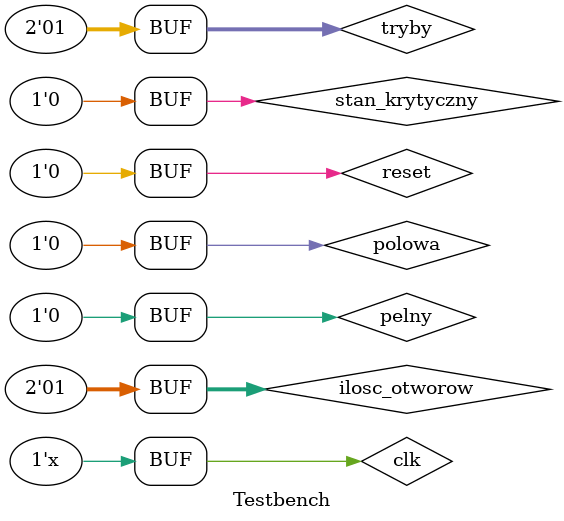
<source format=v>
`timescale 1ns / 1ps


module Testbench;
reg clk, pelny, polowa, stan_krytyczny, reset;
reg [1:0]tryby;
reg [1:0]ilosc_otworow;
wire doplyw, otwor1, otwor2, otwor3;
wire [2:0]kontrolka;

tama_z_wrapper t1(clk, doplyw, ilosc_otworow, kontrolka, otwor1, otwor2, otwor3, pelny, polowa, reset, stan_krytyczny, tryby);

initial begin
clk<=1'b0;
reset<=1'b1;
pelny<=1'b0;
polowa<=1'b0;
stan_krytyczny<=1'b0;
tryby<=2'b00;
ilosc_otworow<=2'b01;
end

always
#5 clk=~clk;
initial
begin
#100 reset<=1'b0;
#3000 ilosc_otworow<=2'b10;
#1000 ilosc_otworow<=2'b11;
#1000 ilosc_otworow<=2'b01;
#500 polowa<=1'b1;
#500 polowa<=1'b0;
#500 pelny<=1'b1;
#500 pelny<=1'b0;
#1000 stan_krytyczny<=1'b1;
#1000 stan_krytyczny<=1'b0;
#1000 tryby<=2'b01;
#1000 ilosc_otworow<=2'b10;
#1000 ilosc_otworow<=2'b11;
#1000 ilosc_otworow<=2'b01;
#1000 polowa<=1'b1;
#1000 polowa<=1'b0;
#1000 pelny<=1'b1;
#1000 pelny<=1'b0;
#1000 stan_krytyczny<=1'b1;
#1000 stan_krytyczny<=1'b0;
#1000 tryby<=2'b10;
#500 ilosc_otworow<=2'b10;
#500 ilosc_otworow<=2'b11;
#500 ilosc_otworow<=2'b01;
#500 pelny<=1'b1;
#500 pelny<=1'b0;
#500 polowa<=1'b1;
#500 polowa<=1'b0;
#500 stan_krytyczny<=1'b1;
#500 stan_krytyczny<=1'b0;
#500 tryby<=2'b01;

end
endmodule

</source>
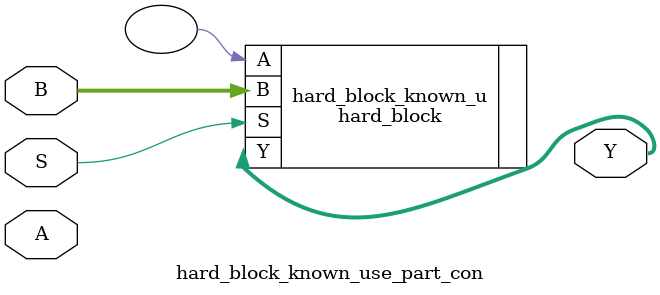
<source format=v>
module hard_block_known_use_part_con(A, B, S, Y);

  parameter WIDTH = 4;

  input [WIDTH-1:0] A, B;
  input S;

  output [WIDTH-1:0] Y;
  
  hard_block hard_block_known_u(.A(), .B(B), .S(S), .Y(Y));

endmodule

</source>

========

● **PROBLEM REQUIREMENTS**: Scan the data for lines containing "tryby" and copy all of them.

● **RESULT**:
reg [1:0]tryby;
tama_z_wrapper t1(clk, doplyw, ilosc_otworow, kontrolka, otwor1, otwor2, otwor3, pelny, polowa, reset, stan_krytyczny, tryby);
tryby<=2'b00;
#1000 tryby<=2'b01;
#1000 tryby<=2'b10;
#500 tryby<=2'b01;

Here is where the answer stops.